The nature of financial sector involvement in climate-related investment is also changing in two major ways. First, it has become clear that carbon markets, once the favored solution for engaging capital markets in climate change, face considerable challenges, most immediately from an oversupply of tradable allowances (as a result of corporate lobbying for lax rules, weak climate targets, and economic slowdown in the European market) that has collapsed prices. The accompanying loss of confidence has seen many actors withdraw from the market, with carbon investors diversifying into broader climate-related financial products (bonds and private equity). Institutional investors (eg. pension funds), which have generally steered clear of carbon markets, are being eyed as important players in the future of climate, energy and infrastructure finance.
Second, climate-related financing is affected by broader trends in the financial sector, where lending is continuing to move onto capital markets, and off the balance sheets of banks and other financial institutions. The new Basel III regulations for international banking could exacerbate these trends, with ‘project financing’ increasingly displaced by investment via capital market instruments.
These trends are reflected in the emerging structure of “public” lending itself, be it through the World Bank, bilateral financing or the design of the Green Climate Fund. They bring with them several new concerns, and reinforce some long-standing considerations held by social movements and civil society groups.
The aim of this Reader is to help understand these issues, and the emerging institutional and financial architecture for private climate finance. It is based on a series of readings that were at the heart of a “crash course” on this topic, hosted by the Institute for Policy Studies in the spring of 2012. Its emphasis, reflected in the readings selected here, was on understanding the financial trends, mechanisms and institutions underlying the turn to private sector finance. Often, the clearest and most salient explanations emanate not from the field of climate finance itself, but from studies on development economics, public services or focused squarely on the financial sector itself – so that’s what we’ve included. We have emphasized understanding the financial sector in general over understanding “climate finance,” about which numerous texts abound (see “Further Reading” for more details).
The Reader is divided into five sections.
The first section, on Financial Trends, sets out the economic backdrop for the changes that we are currently seeing in climate change financing. These relate to the era of financial liberalization, dating from the 1970s, that led to the 2008 financial crisis – the consequences of which are still unfolding.
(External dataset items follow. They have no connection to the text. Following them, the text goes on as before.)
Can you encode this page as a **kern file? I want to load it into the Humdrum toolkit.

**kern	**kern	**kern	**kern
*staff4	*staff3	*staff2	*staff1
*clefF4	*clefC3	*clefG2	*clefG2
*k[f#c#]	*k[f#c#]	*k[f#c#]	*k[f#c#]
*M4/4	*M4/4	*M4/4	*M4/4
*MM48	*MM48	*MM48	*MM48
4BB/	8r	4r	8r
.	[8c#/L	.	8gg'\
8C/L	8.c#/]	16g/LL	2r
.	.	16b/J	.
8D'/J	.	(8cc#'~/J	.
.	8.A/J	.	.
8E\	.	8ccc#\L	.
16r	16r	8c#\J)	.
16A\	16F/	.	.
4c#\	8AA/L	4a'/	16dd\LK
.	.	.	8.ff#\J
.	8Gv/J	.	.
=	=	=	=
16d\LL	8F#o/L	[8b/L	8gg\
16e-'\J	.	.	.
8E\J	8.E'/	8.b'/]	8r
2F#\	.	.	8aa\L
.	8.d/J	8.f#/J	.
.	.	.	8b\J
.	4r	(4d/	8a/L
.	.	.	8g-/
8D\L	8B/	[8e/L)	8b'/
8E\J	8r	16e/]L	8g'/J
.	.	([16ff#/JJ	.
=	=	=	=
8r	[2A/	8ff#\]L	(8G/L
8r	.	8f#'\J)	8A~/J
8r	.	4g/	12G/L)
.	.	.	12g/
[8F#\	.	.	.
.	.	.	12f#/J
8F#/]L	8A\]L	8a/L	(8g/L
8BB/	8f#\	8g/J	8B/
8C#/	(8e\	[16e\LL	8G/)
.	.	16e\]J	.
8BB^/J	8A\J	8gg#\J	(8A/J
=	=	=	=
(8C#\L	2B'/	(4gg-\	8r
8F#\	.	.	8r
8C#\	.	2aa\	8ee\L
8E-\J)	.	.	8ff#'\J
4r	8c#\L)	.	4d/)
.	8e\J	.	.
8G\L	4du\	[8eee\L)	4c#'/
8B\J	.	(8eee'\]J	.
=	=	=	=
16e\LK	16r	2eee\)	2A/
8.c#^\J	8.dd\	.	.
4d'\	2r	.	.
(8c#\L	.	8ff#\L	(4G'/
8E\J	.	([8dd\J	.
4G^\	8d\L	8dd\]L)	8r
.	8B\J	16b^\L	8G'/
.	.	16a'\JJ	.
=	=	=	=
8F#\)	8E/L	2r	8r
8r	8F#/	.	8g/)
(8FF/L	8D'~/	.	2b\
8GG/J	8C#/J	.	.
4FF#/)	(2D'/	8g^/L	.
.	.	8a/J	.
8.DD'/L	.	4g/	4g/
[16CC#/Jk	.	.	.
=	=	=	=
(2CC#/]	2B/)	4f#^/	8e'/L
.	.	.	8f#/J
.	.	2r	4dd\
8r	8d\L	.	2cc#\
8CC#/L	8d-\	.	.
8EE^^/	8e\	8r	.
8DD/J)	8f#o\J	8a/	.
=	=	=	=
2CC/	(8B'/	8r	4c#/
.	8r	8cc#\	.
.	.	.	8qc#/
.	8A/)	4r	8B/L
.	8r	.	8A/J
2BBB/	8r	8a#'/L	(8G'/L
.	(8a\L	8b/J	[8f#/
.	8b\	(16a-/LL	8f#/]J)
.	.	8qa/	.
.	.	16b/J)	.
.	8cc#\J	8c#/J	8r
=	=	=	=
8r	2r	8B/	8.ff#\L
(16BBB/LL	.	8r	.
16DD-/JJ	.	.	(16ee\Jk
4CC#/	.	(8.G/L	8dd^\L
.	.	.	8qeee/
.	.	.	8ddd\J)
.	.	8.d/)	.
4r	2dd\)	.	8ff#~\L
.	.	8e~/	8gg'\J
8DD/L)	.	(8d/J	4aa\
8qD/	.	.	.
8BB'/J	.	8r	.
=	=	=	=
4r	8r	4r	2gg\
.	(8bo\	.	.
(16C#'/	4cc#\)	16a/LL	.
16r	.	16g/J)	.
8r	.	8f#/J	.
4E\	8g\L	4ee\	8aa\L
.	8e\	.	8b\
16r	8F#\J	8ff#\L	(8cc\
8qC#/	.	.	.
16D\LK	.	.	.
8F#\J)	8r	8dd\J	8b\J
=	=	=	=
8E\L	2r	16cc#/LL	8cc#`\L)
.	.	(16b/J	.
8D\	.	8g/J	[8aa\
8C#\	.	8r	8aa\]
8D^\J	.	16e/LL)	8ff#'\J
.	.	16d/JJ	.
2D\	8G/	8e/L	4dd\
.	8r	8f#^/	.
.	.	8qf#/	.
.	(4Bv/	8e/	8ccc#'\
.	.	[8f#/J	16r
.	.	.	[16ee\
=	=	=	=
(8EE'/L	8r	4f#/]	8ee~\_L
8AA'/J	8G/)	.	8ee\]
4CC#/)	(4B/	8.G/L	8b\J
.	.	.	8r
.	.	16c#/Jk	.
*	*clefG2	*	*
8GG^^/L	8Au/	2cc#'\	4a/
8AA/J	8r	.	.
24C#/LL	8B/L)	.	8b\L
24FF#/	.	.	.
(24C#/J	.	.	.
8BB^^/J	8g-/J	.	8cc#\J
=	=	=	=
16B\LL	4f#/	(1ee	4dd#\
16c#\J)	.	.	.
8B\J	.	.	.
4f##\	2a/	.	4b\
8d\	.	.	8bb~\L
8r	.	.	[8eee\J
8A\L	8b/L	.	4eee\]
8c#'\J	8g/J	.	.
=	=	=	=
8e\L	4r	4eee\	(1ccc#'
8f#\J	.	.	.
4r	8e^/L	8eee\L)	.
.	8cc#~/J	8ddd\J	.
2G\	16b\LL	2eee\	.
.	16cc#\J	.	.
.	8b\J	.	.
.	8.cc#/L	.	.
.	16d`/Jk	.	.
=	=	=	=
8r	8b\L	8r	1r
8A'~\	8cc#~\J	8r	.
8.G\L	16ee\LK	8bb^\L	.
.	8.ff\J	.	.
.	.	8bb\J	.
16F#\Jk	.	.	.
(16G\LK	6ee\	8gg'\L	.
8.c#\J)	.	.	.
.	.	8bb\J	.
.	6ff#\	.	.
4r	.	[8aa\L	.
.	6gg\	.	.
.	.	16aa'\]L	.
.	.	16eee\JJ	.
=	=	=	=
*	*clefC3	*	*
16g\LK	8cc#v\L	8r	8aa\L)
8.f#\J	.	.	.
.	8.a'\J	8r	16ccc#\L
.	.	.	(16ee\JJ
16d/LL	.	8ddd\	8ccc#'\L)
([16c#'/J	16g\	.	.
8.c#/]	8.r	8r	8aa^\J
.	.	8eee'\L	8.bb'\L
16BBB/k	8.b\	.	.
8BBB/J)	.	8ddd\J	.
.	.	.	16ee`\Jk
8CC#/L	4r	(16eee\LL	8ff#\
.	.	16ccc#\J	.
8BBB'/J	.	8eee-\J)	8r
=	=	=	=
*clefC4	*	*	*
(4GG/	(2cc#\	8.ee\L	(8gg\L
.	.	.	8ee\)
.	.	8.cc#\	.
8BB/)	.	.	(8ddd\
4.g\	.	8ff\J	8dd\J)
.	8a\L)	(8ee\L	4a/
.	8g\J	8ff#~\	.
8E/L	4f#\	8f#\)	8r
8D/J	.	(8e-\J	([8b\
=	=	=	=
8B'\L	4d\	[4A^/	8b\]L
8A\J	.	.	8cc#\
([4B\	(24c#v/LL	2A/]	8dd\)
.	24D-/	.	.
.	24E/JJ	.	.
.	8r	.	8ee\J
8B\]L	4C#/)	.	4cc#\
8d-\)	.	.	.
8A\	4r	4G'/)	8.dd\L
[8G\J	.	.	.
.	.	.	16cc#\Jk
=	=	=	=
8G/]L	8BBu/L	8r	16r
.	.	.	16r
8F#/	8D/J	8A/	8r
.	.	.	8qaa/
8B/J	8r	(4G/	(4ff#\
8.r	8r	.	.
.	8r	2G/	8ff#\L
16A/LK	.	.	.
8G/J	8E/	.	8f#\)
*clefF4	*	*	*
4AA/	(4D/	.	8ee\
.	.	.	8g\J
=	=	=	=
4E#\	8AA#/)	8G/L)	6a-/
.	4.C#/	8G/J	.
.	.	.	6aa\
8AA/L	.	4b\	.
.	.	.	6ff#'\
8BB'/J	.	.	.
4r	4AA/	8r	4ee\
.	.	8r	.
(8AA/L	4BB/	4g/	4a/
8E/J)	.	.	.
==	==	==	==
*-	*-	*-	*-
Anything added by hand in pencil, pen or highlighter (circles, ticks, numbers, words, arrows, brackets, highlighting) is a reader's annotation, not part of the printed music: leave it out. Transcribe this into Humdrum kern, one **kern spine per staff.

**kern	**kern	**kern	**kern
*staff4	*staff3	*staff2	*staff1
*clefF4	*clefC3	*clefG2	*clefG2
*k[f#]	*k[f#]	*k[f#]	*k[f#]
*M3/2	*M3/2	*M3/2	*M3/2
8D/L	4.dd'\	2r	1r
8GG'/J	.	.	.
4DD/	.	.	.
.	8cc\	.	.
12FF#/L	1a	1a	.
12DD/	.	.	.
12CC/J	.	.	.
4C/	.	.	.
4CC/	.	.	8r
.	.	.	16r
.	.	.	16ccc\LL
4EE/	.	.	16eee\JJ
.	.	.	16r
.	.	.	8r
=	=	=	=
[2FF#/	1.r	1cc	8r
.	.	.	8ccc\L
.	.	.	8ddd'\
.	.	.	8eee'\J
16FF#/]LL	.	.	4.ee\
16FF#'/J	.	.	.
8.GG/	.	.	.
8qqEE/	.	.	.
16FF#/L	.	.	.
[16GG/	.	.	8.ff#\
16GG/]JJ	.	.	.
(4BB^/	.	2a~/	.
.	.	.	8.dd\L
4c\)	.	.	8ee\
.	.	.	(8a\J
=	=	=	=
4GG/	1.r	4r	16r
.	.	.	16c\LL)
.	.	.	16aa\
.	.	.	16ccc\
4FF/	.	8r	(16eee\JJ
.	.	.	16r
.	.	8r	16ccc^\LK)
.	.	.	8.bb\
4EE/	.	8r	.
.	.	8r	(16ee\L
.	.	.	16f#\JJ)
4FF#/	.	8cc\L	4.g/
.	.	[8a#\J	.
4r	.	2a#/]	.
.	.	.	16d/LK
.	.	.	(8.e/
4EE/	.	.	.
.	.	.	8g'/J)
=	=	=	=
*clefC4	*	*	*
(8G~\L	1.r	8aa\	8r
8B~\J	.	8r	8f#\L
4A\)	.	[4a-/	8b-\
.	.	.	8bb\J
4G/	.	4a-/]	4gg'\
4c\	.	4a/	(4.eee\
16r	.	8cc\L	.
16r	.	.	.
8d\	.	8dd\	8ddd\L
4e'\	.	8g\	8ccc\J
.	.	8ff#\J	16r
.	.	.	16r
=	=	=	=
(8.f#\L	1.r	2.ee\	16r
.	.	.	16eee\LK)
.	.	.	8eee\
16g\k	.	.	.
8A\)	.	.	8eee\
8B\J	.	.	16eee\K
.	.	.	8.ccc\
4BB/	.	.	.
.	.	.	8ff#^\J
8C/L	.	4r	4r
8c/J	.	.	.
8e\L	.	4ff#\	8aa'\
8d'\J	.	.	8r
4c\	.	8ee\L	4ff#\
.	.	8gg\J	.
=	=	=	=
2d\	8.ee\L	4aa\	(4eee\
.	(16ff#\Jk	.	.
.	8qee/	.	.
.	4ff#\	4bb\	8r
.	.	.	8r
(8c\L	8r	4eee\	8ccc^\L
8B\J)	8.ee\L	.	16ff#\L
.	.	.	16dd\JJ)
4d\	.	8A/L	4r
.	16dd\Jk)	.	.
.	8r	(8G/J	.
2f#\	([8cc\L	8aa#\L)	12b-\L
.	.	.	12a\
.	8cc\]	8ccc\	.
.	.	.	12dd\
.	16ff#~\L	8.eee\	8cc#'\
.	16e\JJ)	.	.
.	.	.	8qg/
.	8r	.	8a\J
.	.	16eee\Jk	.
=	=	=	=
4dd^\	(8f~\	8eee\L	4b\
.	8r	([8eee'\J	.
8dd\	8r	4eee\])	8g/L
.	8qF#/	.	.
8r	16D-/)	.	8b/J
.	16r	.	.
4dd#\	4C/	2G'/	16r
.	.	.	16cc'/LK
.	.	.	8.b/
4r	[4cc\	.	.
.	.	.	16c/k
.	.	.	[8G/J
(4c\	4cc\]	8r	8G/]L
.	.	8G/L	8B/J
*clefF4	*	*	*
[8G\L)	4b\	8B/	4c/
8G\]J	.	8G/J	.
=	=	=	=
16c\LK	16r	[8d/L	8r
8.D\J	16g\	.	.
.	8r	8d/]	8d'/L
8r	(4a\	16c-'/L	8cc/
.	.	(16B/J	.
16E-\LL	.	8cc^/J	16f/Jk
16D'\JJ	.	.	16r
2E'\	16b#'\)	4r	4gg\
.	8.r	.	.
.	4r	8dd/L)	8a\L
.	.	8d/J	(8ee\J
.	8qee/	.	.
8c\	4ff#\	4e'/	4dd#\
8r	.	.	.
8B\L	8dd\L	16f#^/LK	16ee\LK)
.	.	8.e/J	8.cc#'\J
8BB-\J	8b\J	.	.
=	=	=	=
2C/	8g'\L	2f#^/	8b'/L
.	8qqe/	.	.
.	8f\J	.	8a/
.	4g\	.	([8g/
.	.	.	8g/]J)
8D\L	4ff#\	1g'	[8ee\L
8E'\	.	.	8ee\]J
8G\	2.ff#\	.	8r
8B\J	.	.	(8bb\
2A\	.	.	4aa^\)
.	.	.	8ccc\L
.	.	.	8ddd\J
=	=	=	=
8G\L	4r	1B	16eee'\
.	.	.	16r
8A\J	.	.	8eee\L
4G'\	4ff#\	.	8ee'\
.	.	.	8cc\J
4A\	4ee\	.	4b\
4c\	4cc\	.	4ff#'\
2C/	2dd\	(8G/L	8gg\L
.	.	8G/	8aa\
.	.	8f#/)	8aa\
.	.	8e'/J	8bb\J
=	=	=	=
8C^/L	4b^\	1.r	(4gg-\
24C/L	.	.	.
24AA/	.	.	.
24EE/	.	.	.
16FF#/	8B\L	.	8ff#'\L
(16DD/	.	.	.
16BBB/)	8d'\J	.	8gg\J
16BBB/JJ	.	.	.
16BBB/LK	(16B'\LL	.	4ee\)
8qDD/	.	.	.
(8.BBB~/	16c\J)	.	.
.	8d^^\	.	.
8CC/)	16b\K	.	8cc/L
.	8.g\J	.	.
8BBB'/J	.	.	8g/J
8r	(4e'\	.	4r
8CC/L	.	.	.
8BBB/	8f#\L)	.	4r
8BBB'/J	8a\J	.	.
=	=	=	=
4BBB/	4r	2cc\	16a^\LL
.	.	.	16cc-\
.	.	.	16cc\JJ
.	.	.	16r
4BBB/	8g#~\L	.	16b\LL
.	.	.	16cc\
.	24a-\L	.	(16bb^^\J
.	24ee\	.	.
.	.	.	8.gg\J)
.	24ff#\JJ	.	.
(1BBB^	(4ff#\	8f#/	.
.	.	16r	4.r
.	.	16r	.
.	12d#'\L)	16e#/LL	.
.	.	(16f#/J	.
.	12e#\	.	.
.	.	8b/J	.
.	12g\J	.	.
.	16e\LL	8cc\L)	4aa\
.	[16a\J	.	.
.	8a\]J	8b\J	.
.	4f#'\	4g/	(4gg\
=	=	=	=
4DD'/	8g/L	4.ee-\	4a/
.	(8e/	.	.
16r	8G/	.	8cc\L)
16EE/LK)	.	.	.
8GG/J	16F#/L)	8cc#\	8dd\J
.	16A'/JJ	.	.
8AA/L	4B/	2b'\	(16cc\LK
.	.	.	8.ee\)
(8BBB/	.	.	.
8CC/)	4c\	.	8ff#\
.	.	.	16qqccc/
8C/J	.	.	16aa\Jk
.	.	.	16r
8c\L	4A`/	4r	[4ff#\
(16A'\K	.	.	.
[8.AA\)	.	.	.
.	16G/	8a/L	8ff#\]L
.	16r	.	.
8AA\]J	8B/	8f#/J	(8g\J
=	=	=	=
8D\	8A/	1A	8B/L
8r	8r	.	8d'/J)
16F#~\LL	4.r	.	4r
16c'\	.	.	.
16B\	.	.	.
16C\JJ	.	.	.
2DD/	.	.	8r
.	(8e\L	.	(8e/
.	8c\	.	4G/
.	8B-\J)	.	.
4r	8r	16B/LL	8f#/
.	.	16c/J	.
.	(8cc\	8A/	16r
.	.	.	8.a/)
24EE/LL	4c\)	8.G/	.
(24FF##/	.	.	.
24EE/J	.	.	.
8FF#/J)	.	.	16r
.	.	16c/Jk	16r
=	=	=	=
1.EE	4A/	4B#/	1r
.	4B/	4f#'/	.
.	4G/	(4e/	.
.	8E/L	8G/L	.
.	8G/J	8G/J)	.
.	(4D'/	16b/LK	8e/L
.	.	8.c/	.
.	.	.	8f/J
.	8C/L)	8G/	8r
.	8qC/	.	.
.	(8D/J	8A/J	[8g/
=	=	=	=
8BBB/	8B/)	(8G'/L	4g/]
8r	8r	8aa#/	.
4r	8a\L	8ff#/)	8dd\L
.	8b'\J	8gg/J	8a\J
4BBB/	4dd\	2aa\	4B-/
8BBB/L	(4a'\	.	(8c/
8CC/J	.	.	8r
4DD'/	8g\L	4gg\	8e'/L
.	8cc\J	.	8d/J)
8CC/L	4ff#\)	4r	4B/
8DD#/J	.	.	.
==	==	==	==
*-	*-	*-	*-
In the second section, on Private Sector Actors, we look at how some of the major financial investors make their decisions. In particular, our aim here has been on explaining how some of the main market actors function.
The third section looks at how International Financial Institutions are adapting their focus towards “leveraging” private sector finance, and what this means for climate change investment.
The fourth section on Carbon Markets and other Financial Instruments looks at carbon trading, which has to date been the major instrument for private sector climate finance. It also examines how these markets are being expanded into other “ecosystem services,” while at the same time other instruments (notably “public-private partnerships”) are emerging to broaden the scope of the private climate finance.
The coverage here is partial, at times because the texts we really wanted to include have not yet been written. But a lot of useful information and analysis is already out there, and we’ve included that in the final Further Reading section, an annotated bibliography of books, chapters and websites that we’ve found useful in our work, or that have proved influential on the current debate.